Le son, qui fait partie intégrante de ses oeuvres, joue un rôle prépondérant dans le travail de l’artiste. Ainsi ses grandes oeuvres murales, qui semblent se référer aux patterns géométriques de Sol LeWitt ou à l’art concret, se distinguent non seulement par leurs qualités visuelles, mais s’apparentent également à des objets sonores, ils se composent uniquement des éléments d’un circuit électrique qui les fait vibrer, les sons parvenant à des haut-parleurs piézoélectriques par des fils de cuivre, des clous, des cordes à piano et des aimants. Malgré leur précision évidente, ces installations n’ont rien de technoïde ; de manière générale, la technologie dans ses oeuvres n’est jamais voyante, même lorsqu’elle détermine leur aspect, comme dans le cas des haut-parleurs piézoélectriques. Dans ses travaux les plus récents, ces haut-parleurs, qui font depuis longtemps partie intégrante de son vocabulaire formel, apparaissent sous la forme d’un dense treillis suspendu et associé à des troncs d’arbres. Les travaux dans lesquels ils servent à produire des ondes sur une surface d’eau s’apparentent également à des oeuvres sonores dans le sens strict du terme. Les sons n’étant pas visibles, la composition s’appuie uniquement sur des indications visuelles.
Alexandre Joly crée des images et situations saisissantes et surprenantes, qui recèlent par ailleurs des éléments narratifs. D’inspiration féérique, magique ou archaïque, ils lui permettent notamment de créer des religions primitives, ainsi dans Sacred Peanut Islands, qui évoque une chinoiserie, ou dans l’objet-totem Dersou. Dénuées de pathos ésotérique, ces oeuvres témoignent d’un intérêt continu pour la magie comme phénomène culturel et la fascination qu’elle exerce sur les hommes et renvoie ce faisant à la duplicité entre nature et culture qui préoccupe l’artiste. Le titre Dersou est ainsi emprunté à une fiction : le film Dersou Usala d’Akira Kurosawa, dont l’action est située dans les plaines désertes de la Russie orientale.

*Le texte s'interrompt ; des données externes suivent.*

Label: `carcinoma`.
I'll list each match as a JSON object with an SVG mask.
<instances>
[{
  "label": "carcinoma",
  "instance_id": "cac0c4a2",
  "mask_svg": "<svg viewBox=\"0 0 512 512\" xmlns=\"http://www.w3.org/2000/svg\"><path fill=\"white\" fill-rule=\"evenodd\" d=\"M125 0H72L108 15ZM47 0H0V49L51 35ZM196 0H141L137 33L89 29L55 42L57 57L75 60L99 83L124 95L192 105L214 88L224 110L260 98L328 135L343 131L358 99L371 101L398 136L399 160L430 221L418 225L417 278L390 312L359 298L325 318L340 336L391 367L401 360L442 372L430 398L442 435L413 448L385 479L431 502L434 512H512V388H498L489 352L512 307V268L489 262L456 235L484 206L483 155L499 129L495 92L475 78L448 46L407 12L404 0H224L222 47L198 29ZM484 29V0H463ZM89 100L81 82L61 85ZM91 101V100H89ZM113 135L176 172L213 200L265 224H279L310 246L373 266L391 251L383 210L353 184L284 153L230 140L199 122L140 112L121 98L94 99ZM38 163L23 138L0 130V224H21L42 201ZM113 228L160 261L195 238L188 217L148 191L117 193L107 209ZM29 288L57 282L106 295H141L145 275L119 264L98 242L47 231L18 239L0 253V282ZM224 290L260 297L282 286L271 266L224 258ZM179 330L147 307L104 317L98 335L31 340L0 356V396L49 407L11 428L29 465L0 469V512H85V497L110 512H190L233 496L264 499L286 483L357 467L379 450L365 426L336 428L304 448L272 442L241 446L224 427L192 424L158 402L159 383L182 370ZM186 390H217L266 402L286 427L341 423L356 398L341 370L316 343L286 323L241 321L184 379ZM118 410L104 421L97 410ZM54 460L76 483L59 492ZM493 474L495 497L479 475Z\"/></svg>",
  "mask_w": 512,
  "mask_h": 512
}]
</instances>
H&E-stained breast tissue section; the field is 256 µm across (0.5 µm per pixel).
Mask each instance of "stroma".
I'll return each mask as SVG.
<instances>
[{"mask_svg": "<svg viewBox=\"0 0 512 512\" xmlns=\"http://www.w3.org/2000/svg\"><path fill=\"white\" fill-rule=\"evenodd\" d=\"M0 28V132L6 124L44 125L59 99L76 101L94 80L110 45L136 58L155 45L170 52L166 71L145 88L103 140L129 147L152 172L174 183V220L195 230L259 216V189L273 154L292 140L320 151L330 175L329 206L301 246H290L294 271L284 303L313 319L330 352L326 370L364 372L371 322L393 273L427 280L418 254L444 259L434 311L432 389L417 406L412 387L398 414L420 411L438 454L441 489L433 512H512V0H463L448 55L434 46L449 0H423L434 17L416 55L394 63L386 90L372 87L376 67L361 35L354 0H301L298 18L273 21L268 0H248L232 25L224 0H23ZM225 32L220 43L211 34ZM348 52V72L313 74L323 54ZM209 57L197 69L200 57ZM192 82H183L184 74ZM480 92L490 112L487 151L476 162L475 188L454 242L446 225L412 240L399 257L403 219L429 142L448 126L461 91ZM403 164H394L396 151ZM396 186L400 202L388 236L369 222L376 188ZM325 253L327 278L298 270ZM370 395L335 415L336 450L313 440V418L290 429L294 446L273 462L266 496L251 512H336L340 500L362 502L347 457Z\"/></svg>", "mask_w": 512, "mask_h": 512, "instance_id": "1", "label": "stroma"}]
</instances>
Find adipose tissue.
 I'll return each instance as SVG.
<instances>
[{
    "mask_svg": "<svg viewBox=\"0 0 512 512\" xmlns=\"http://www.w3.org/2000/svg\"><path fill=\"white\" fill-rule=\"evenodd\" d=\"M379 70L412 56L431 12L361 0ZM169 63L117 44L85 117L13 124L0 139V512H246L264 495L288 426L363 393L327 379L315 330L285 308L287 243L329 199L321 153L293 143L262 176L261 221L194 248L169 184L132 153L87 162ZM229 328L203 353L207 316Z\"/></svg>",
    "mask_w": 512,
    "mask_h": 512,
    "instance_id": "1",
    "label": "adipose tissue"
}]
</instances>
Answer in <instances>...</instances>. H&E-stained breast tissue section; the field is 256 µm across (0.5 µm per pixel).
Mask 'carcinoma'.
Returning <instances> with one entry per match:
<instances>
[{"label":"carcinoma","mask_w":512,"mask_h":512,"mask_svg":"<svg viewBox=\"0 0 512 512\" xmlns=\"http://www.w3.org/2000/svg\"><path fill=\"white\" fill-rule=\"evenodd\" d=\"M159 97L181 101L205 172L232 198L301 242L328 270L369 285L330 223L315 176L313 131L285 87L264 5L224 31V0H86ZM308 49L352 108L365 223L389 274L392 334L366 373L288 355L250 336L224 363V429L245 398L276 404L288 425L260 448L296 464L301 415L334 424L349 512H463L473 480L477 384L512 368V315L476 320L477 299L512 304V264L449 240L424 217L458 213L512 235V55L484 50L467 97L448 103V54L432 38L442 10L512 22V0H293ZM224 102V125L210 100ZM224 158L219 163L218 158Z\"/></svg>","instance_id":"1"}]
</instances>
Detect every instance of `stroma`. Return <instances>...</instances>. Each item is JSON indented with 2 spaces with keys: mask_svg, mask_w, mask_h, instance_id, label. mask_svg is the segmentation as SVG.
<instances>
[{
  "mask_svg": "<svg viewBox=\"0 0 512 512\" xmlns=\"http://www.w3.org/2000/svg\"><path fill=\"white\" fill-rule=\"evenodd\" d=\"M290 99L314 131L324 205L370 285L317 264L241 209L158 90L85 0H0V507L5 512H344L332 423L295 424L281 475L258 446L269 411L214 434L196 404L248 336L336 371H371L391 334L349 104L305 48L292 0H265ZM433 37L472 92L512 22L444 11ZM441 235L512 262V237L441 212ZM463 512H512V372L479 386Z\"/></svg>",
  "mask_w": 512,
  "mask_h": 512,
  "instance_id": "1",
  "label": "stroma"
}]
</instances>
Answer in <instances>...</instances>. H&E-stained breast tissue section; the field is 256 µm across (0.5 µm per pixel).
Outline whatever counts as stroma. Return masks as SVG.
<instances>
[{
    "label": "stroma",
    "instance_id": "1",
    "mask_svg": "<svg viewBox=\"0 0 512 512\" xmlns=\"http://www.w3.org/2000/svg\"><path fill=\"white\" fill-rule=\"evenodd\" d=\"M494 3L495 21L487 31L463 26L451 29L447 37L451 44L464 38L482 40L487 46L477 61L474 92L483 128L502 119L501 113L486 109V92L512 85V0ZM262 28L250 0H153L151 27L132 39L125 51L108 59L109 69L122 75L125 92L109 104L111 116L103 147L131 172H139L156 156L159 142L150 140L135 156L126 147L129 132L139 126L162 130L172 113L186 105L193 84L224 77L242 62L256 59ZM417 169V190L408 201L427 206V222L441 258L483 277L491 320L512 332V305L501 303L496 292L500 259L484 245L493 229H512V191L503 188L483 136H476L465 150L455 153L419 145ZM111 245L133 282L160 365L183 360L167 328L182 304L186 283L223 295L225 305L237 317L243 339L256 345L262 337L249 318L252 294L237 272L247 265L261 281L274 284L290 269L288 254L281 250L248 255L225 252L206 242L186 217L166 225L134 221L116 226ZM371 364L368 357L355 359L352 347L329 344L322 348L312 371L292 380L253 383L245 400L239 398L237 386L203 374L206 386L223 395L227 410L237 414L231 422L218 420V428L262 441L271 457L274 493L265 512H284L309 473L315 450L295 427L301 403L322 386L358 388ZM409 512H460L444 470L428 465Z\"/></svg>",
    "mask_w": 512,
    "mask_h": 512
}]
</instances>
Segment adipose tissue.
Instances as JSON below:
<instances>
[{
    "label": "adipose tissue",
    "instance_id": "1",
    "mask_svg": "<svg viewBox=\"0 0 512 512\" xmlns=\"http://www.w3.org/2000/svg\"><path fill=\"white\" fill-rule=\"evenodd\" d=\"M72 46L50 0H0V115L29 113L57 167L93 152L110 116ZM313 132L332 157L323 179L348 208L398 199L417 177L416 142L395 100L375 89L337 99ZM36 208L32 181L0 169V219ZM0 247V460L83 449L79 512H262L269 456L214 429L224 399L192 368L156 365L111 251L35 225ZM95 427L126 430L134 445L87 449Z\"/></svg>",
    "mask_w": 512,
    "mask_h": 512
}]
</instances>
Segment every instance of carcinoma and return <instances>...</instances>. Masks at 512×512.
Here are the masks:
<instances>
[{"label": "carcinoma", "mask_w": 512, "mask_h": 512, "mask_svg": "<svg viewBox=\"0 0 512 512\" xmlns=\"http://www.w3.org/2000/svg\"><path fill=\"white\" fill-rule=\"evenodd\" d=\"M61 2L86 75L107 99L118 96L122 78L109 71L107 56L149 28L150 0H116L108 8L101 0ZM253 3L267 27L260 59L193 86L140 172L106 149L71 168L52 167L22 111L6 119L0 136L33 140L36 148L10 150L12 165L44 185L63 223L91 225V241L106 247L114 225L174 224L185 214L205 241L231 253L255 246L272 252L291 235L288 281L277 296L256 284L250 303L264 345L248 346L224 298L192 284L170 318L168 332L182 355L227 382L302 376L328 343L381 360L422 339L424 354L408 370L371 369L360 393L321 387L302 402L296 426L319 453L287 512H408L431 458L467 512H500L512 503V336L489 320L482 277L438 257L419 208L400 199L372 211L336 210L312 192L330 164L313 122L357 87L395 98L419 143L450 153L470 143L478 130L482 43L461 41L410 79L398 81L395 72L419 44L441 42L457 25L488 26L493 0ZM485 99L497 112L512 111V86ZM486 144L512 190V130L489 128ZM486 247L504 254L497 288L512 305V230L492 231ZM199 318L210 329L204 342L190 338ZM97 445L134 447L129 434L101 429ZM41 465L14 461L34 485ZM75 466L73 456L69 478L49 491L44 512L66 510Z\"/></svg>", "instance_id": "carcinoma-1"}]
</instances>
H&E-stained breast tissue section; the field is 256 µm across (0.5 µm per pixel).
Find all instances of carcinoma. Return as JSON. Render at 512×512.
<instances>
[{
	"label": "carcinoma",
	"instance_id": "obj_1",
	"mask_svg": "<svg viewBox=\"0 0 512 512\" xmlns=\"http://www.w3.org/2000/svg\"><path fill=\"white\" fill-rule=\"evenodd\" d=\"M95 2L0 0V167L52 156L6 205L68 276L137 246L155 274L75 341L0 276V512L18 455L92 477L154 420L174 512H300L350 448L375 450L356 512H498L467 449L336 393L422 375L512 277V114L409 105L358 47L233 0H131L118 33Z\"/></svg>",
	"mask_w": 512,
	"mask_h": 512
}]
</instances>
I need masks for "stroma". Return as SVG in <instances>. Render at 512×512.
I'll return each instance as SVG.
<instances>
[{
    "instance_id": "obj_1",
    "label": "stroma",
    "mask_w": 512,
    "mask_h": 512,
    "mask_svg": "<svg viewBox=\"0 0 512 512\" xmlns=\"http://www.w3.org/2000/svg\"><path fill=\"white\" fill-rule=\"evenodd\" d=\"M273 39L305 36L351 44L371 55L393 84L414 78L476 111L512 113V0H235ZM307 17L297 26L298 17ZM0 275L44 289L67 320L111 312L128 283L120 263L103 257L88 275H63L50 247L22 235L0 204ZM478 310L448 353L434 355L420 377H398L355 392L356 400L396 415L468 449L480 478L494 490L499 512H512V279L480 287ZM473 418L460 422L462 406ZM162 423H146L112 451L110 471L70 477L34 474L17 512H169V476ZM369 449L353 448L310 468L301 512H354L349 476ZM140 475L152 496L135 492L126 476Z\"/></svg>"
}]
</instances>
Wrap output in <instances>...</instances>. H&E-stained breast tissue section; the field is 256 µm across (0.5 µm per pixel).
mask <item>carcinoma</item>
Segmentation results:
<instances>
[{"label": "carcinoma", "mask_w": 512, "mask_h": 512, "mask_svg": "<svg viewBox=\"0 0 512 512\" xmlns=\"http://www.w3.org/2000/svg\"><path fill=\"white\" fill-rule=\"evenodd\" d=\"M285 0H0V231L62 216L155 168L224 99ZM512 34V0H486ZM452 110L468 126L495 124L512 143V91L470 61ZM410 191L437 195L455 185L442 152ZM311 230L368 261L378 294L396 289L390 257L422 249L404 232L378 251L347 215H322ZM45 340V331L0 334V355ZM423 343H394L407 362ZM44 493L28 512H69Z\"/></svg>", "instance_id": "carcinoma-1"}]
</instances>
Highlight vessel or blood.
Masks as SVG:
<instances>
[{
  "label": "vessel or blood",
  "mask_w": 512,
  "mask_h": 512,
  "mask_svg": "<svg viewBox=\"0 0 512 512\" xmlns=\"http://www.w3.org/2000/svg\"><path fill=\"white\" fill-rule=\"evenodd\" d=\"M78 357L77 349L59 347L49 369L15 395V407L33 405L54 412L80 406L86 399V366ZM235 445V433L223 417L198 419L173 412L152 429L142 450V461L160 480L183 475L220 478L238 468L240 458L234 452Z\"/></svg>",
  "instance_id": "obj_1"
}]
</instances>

Le Kunsthaus Langenthal présente la première exposition monographique d’Alexandre Joly en Suisse alémanique. Outre des oeuvres existantes, l’artiste y montre une nouvelle série de travaux conçus et réalisés pour le besoins de l’exposition. Sa mise en scène dans l’espace, réalisée aux moyens de panneaux de tissus semblables à des rideaux de scène, fait allusion à la scénographie, aux décors de cinéma et eau théâtre. dans le même ordre d’idée, une série de grandes sculptures en polystyrène que l’artiste appelle « sculpture performatives » ou « improvisées » fera apparaître l’aspect performatif de son travail sur les matériaux.